Posted May 26, 2010 9:34 UTC (Wed) by ms (subscriber, #41272)
In reply to: VoltDB launches by intgr
Parent article: VoltDB launches
Err well, if you have 20GB of RAM in your machine, and a similarly large dataset, and a few bytes of that dataset changes, but then you go past the timeout and now a new snapshot gets written, that's an awful lot of data you're rewriting for no reason at all.
Posted May 26, 2010 10:34 UTC (Wed) by intgr (subscriber, #39733)
[Link]
I think you have missed the point of in-memory databases. If your application changes a few bytes in a 20GB dataset every so often, then by all means, do use disk databases.
In-memory databases are used in workloads where you need to have deterministic latency, or where write I/O throughput is so high that incurring a disk seek for every change is no longer practical.
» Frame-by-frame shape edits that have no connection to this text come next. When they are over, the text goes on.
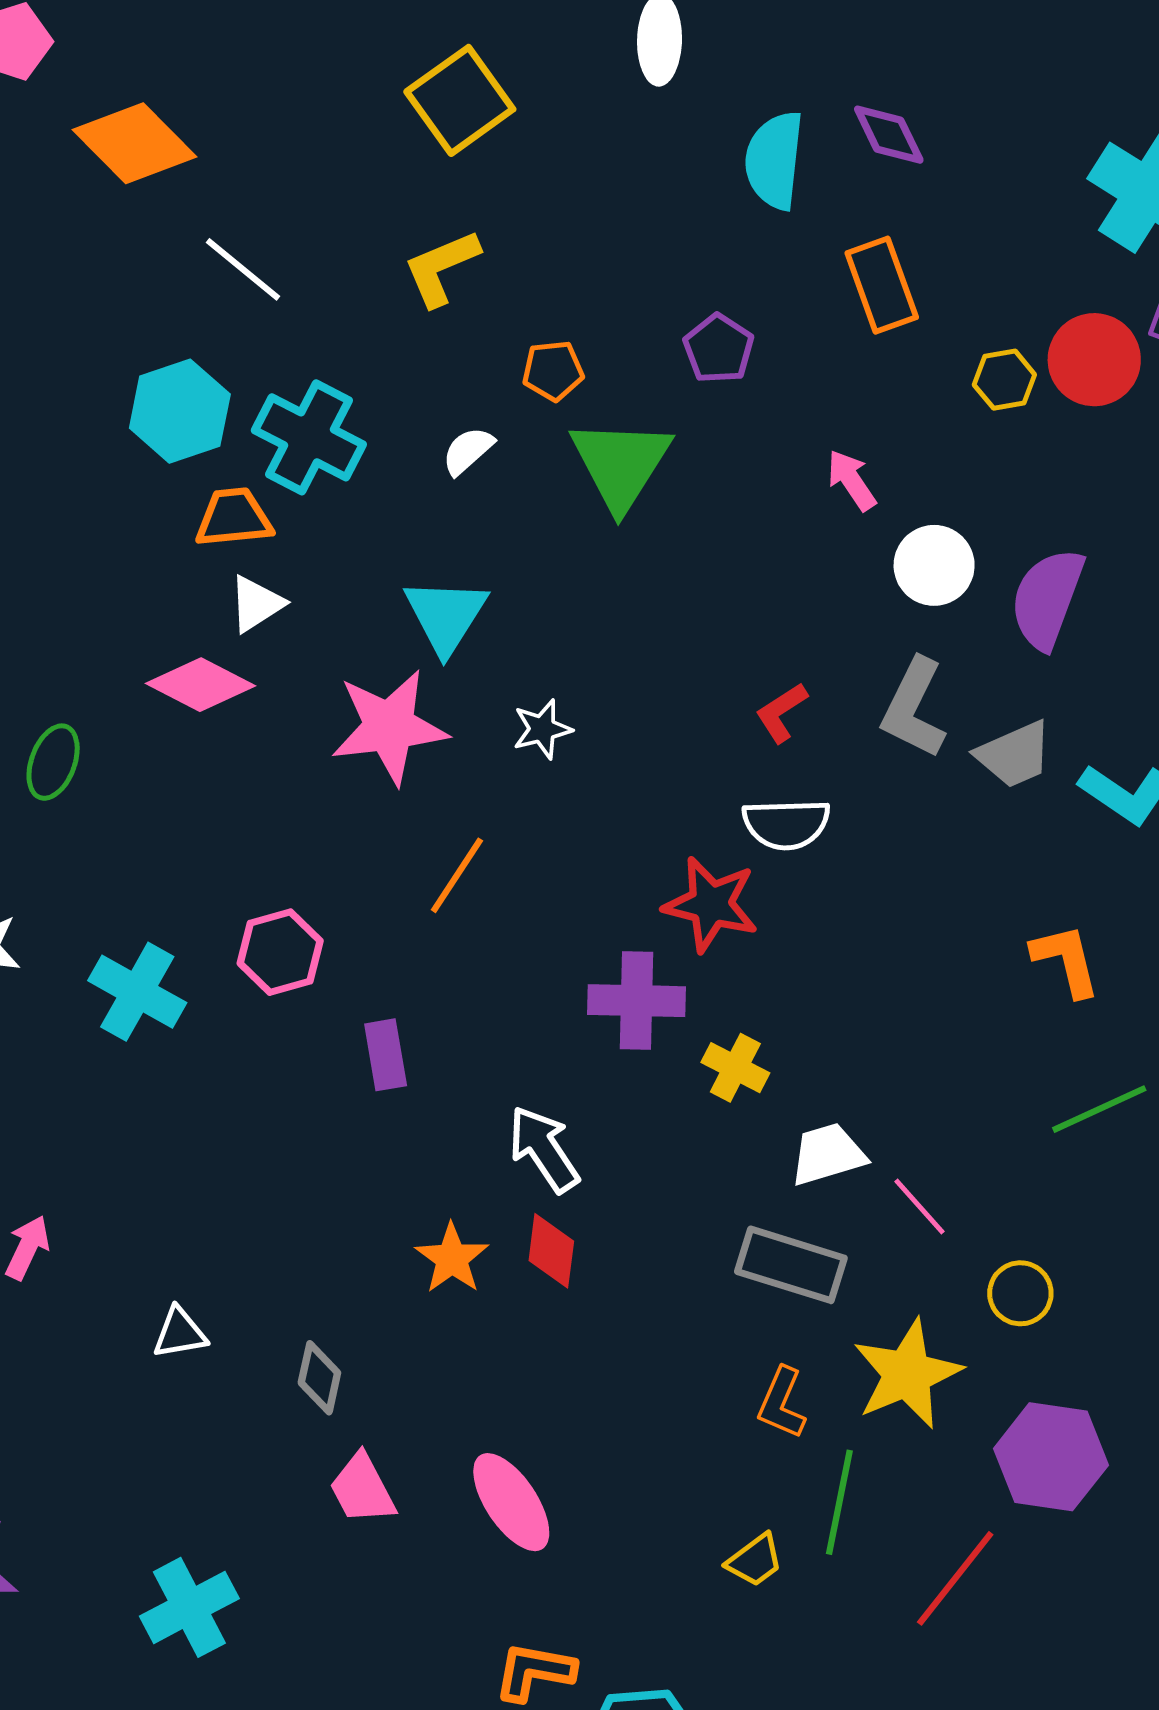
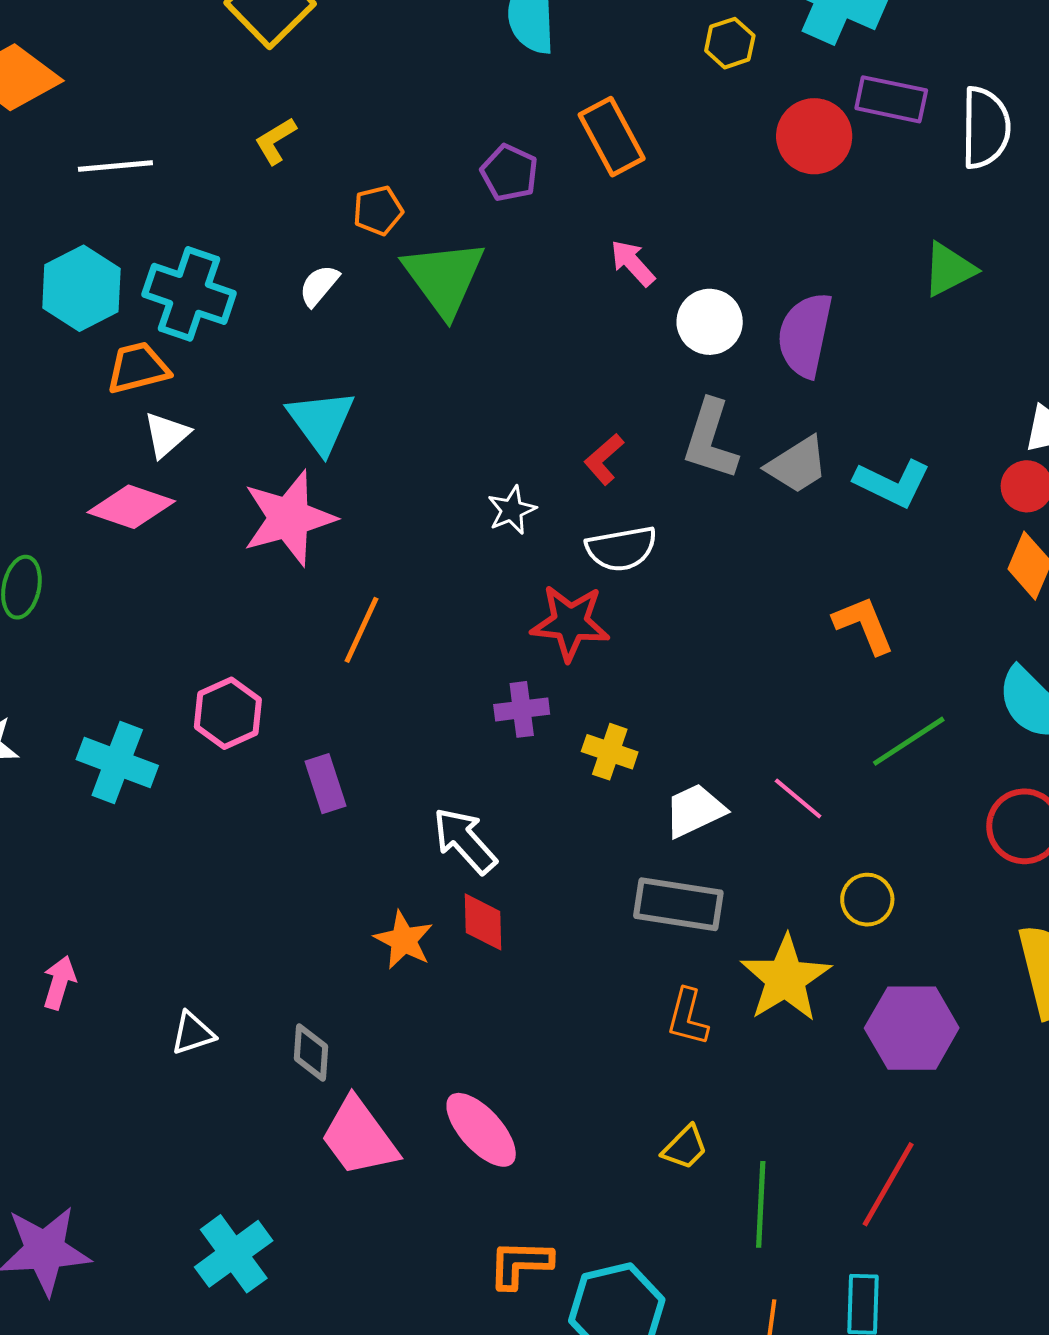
yellow L-shape: (441, 268) -> (276, 141), size x0.7
white line: (243, 269) -> (115, 166), turned -36
orange rectangle: (882, 285) -> (612, 137), moved
yellow hexagon: (1004, 380) -> (730, 43), moved
white star: (542, 729) -> (512, 510), moved
purple cross: (637, 1001) -> (522, 709), size x0.7
pink line: (920, 1207) -> (798, 798), moved
pink trapezoid: (362, 1489) -> (359, 1137), size x1.4
green line: (839, 1502) -> (761, 1204), moved
red line: (955, 1578) -> (888, 1184), moved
There is a long way you can go with write buffering, battery-backed RAID caches and high-end storage devices, but for many applications the tradeoffs of in-memory databases are favorable. Losing last 5 minutes worth of changes in the extremely unlikely event of a power failure can be acceptable.
Also consider that writing down 20GB of data even on the *cheapest* 7200RPM SATA disks takes 5 minutes at most (usually sequential throughput exceeds 100 MB/s). But if you have 20 GB of RAM in your servers then you can probably afford much better storage.
VoltDB launches
Posted May 26, 2010 19:35 UTC (Wed) by ms (subscriber, #41272)
[Link]
The nature of queries is, in general, not uniformly distributed. You may well have a 20GB dataset, but let's suppose the queries you're doing on it vary with which part of the world is awake at the time. Let's also say that you've decided that a RDBMS isn't going to cut it for you, for whatever reason.
Clearly, arbitrarily rewriting the entire dataset over and over again is a waste of time. And please don't forget: a) in the cloud, it's very easy to get lots of RAM. It's quite hard to get fast HDD access; and b) it's very likely that cloud providers are not only going to charge per CPU time and network transfer, but also by storage transfer. Now yes, *I've* just brought in the added complication of the cloud, but that's where I see things going - the flexibility and ease of billing are very attractive to sysadmins and COOs alike.